The key findings of this study may be summarized as follows:

  • DLP additive manufacturing technology enables fabrication of self-supported ceramic diamond lattice substrates.

  • As an overall trend, the specific surface area of the lattice increases with increasing the cell size and strut thickness at constant pore diameter. As a consequence, the increase of the surface area results in a decrease of the porosity which results in the increase of the pressure drop.

  • The pressure drop across the diamond lattices is lower regardless of the lattice pore size as compared with the honeycomb, with a decrease of up to 80%, but with a penalty of lower surface area.

  • The lattice with a pore size of 1.05 mm and strut thickness of 0.2 mm with a similar surface area as the honeycomb substrate, demonstrates a decrease of pressure drop by 38–45% at studied flow rates.

  • Diamond lattices exhibit lower axial temperature gradients for all porosities examined. The lattices display homogeneous temperature distribution at the core area relative to the conventional honeycomb design, indicating the higher heat transfer properties caused by the tortuosity of the flow and the ability of flow exchange in both radial and axial direction. This improvement indicates a possibility of more effective utilization of the heat within the lattice.

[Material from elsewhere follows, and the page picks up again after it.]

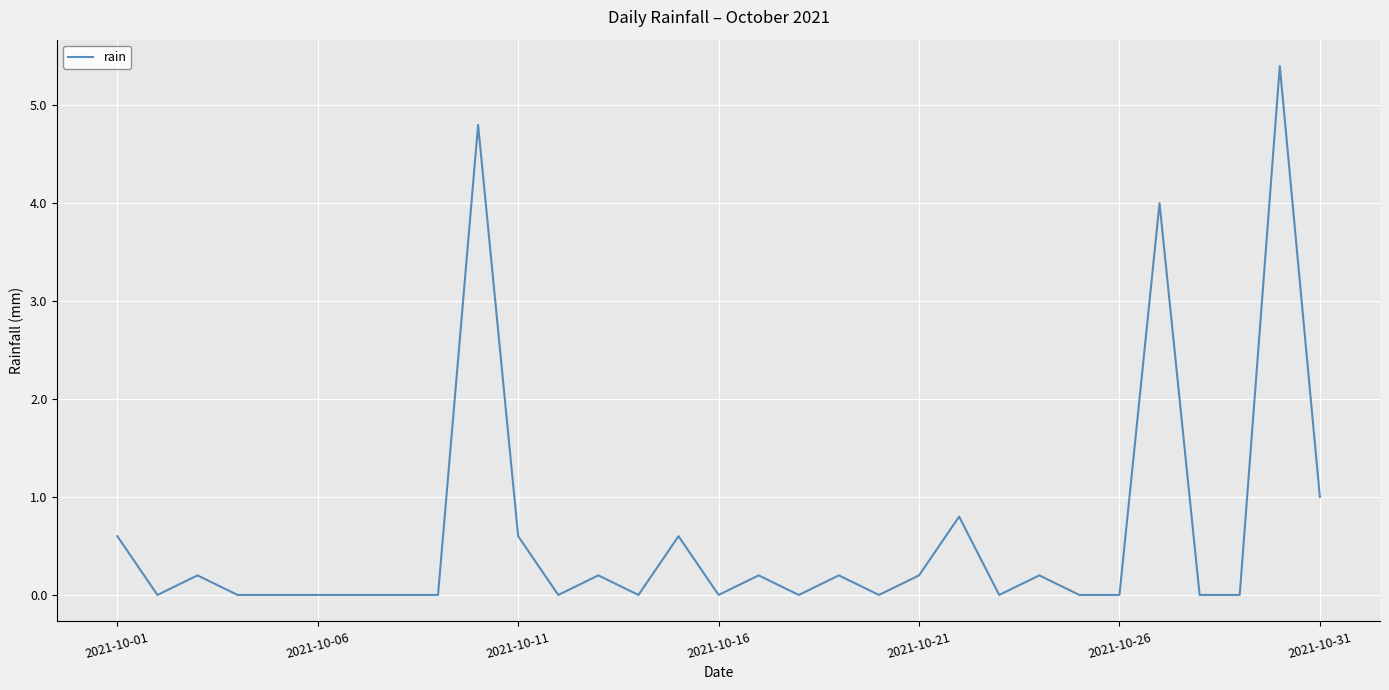

What is the maximum value shown in the chart?

5.4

The reduction of the back-pressure could have a positive impact on the fuel economy, while the improved core temperature distribution allows to conclude that the lattice structure could have better thermal performance in the exhaust system. The findings present potential for improvement of the design of the ceramic catalytic supports by utilization of DLP additive manufacturing technology. The diamond lattice could be specifically tailored to yield desired temperature distribution and pressure drop by controlling the strut diameter and cell size. Further design improvement of the diamond lattice is needed to obtain higher temperatures at the periphery of the substrate, as well as coating and testing with the actual exhaust gas to get the insights on the conversion efficiency and warm-up/cool down behaviour of the diamond lattice structures.